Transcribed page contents
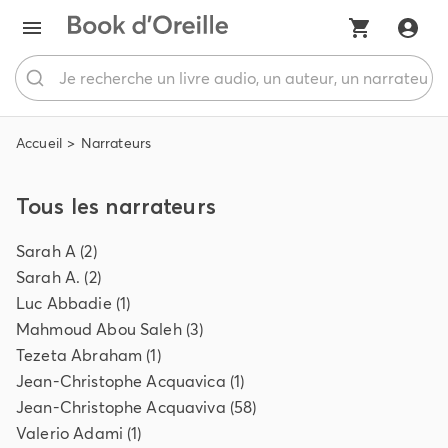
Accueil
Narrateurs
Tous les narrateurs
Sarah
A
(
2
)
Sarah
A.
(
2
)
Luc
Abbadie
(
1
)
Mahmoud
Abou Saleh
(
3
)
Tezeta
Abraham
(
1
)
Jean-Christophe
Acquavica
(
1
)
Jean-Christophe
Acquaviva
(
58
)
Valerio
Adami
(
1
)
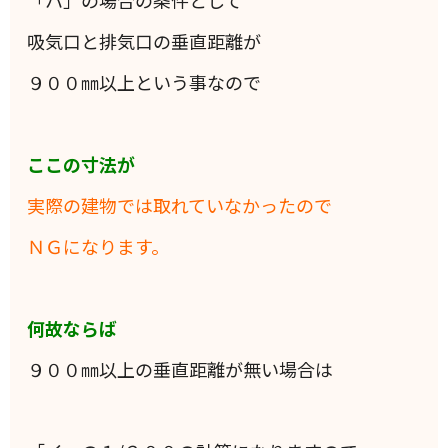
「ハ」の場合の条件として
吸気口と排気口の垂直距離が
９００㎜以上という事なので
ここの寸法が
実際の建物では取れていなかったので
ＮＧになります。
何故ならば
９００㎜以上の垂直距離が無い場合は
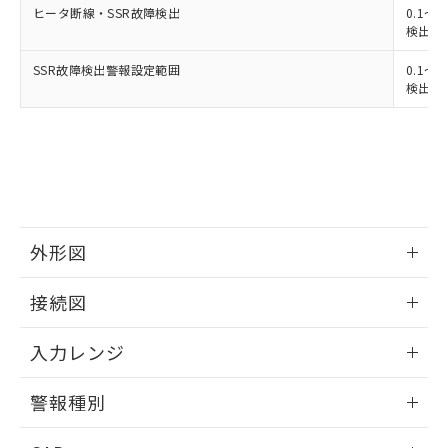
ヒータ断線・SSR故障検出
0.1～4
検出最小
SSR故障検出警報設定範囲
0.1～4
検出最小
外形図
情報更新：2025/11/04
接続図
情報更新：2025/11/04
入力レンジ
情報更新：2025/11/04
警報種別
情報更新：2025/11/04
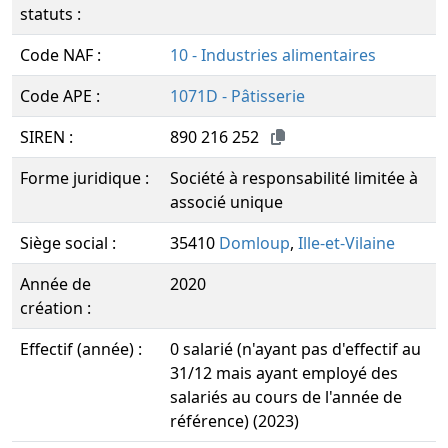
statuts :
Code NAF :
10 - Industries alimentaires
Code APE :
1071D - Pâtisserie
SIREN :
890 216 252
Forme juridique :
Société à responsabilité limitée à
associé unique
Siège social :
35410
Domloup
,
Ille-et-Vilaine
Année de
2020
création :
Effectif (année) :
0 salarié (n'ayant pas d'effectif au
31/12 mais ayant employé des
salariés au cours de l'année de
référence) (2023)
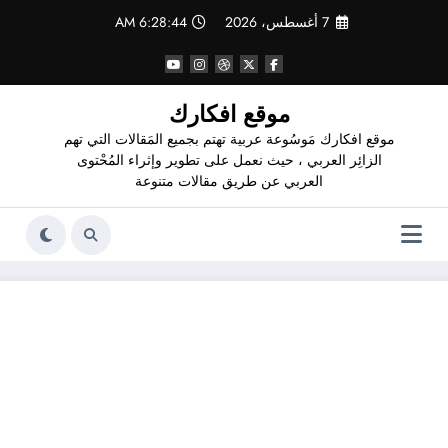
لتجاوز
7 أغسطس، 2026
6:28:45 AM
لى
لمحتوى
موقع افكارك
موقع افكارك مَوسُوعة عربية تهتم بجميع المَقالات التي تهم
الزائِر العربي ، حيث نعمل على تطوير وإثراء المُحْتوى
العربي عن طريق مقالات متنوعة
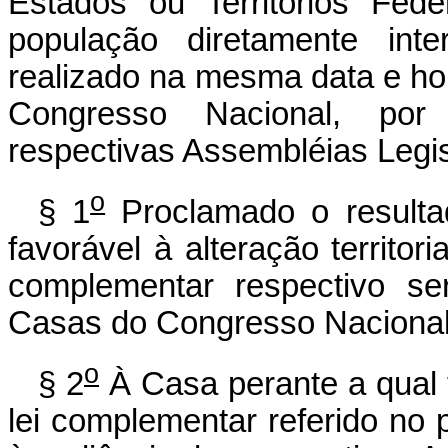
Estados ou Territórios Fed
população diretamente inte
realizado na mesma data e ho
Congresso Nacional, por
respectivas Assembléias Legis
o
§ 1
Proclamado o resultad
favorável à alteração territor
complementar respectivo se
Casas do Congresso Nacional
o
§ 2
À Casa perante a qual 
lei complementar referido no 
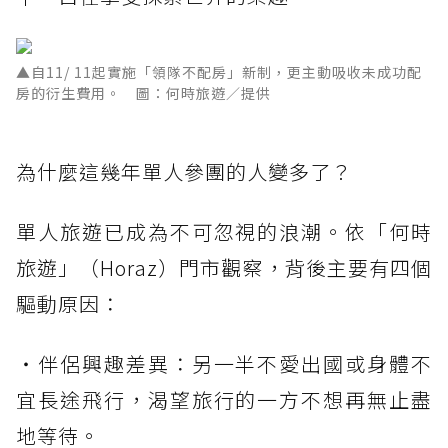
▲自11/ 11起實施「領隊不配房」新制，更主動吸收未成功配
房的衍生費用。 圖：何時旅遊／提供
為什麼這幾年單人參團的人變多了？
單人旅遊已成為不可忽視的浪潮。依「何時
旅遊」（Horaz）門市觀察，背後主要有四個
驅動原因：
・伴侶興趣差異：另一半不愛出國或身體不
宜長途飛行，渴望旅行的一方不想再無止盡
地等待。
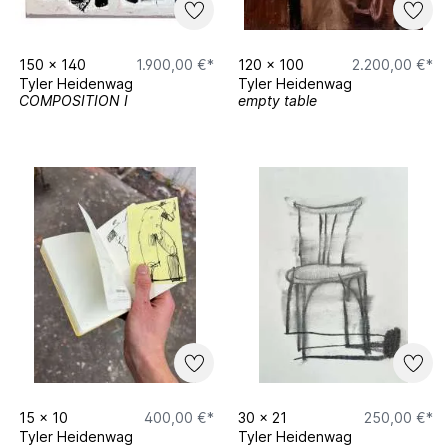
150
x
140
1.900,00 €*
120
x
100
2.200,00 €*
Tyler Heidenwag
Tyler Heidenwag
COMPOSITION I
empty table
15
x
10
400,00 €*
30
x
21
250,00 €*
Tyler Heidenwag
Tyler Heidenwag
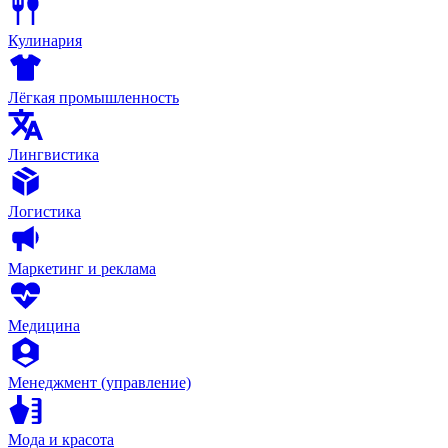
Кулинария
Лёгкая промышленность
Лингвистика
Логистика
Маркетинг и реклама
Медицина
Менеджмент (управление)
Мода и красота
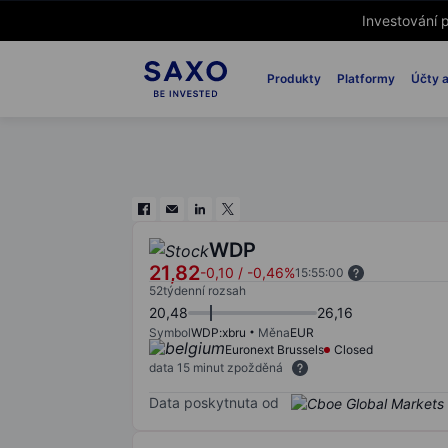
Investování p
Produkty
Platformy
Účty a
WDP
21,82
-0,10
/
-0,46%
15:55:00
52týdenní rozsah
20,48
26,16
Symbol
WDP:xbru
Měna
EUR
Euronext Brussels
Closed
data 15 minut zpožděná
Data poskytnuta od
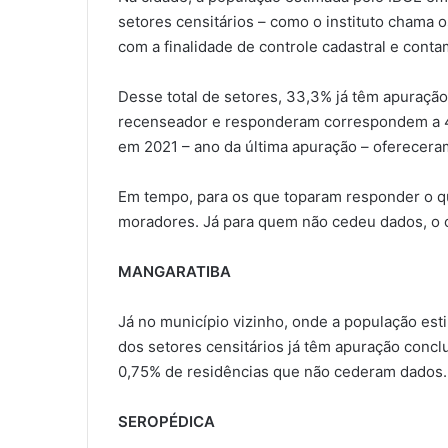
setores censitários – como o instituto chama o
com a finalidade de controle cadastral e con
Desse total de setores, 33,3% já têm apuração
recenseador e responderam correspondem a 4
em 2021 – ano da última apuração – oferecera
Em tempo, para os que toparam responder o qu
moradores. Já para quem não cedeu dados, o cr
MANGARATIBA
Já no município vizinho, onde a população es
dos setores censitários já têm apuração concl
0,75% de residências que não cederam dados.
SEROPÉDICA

--

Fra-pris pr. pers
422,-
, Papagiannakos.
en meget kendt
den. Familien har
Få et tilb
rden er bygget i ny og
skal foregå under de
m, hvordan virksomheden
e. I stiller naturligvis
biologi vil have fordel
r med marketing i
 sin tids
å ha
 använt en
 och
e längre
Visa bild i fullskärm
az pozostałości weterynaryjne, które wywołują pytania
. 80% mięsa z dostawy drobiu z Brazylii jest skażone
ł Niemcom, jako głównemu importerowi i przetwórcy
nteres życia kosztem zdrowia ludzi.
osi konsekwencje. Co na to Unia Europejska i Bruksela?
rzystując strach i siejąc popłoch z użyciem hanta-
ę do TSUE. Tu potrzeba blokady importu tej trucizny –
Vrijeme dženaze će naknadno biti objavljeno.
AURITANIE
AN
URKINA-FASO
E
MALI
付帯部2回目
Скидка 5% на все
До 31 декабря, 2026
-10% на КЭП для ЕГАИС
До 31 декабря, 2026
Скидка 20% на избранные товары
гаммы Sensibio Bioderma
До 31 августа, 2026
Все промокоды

* * *

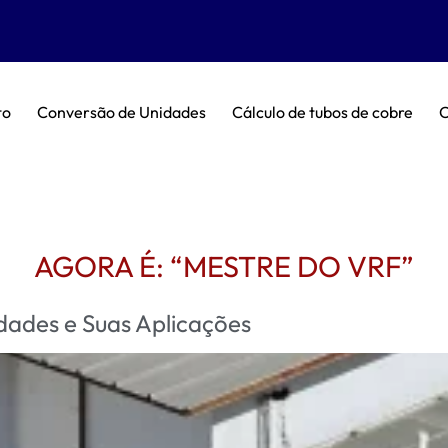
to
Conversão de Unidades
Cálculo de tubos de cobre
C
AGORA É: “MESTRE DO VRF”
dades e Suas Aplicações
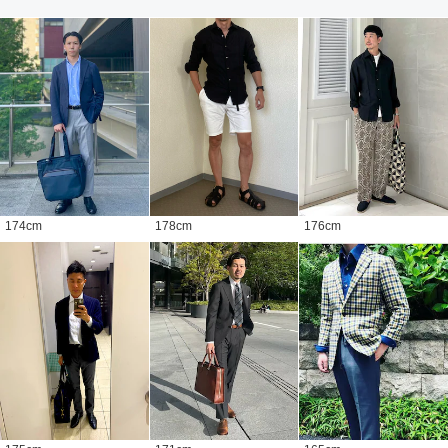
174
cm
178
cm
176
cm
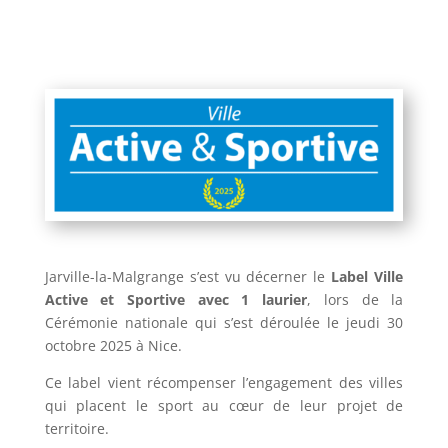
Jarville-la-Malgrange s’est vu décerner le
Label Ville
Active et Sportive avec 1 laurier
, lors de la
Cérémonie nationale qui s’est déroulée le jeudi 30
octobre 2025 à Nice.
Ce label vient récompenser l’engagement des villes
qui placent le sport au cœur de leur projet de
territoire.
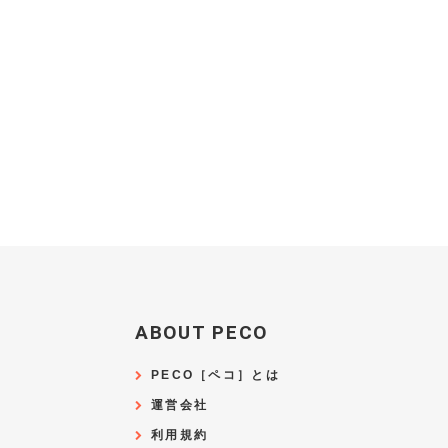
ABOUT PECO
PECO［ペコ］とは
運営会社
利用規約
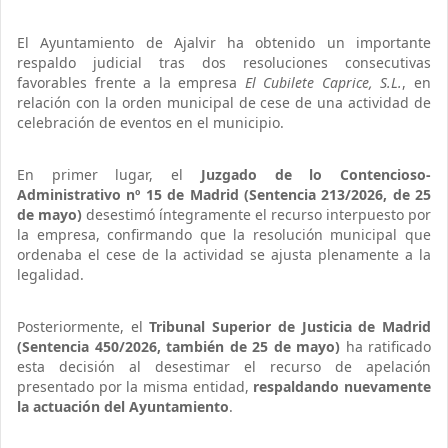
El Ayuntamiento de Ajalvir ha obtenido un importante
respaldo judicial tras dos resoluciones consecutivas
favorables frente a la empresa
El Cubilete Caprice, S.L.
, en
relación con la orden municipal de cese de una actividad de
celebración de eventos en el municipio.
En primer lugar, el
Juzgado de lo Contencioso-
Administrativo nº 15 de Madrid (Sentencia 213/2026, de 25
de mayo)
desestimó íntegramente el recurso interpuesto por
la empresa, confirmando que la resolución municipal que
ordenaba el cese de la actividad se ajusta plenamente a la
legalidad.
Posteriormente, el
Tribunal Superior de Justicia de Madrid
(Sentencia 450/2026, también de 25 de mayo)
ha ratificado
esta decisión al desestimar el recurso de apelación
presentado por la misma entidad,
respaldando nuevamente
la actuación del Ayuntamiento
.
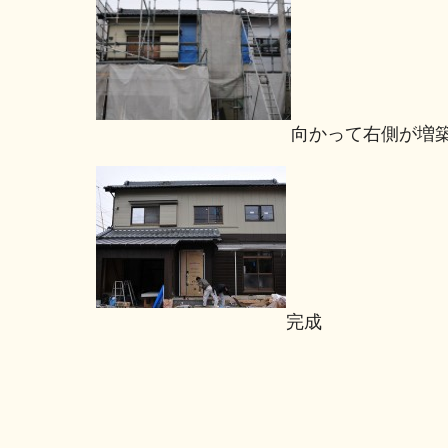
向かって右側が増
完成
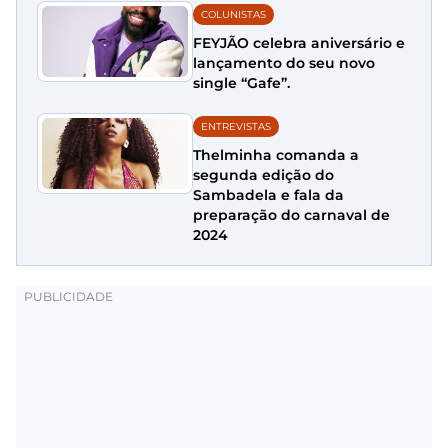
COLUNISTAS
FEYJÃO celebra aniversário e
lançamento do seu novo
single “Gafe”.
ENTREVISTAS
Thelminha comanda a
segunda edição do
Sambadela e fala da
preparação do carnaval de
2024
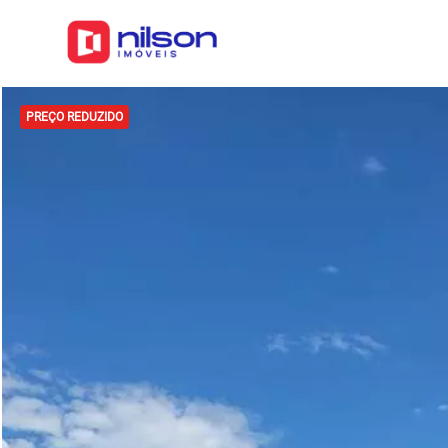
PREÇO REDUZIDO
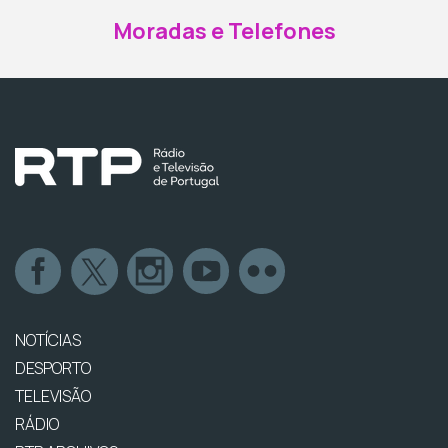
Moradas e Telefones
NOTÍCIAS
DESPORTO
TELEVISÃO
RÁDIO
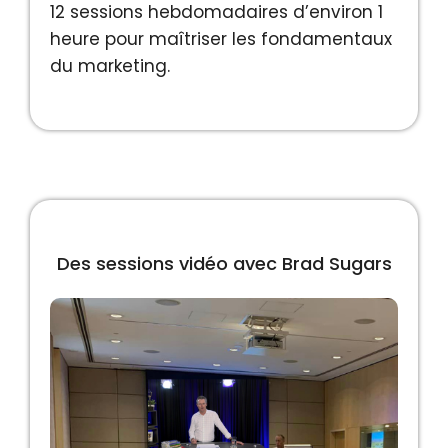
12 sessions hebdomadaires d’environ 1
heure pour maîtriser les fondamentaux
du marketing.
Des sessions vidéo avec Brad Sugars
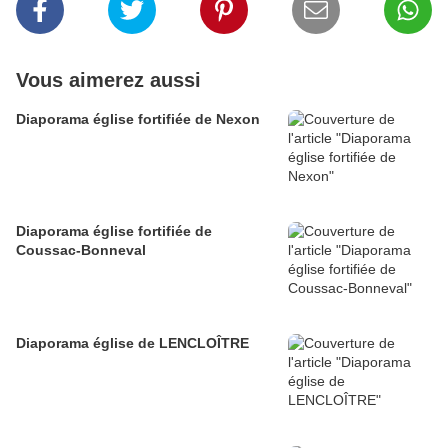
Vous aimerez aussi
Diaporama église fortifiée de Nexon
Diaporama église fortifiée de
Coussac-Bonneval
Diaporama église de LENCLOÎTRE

▶ _Work item_: Your task is to copy every line of the entries that contains the string "cese".

▶ _Your solution_:
relación con la orden municipal de cese de una actividad de
ordenaba el cese de la actividad se ajusta plenamente a la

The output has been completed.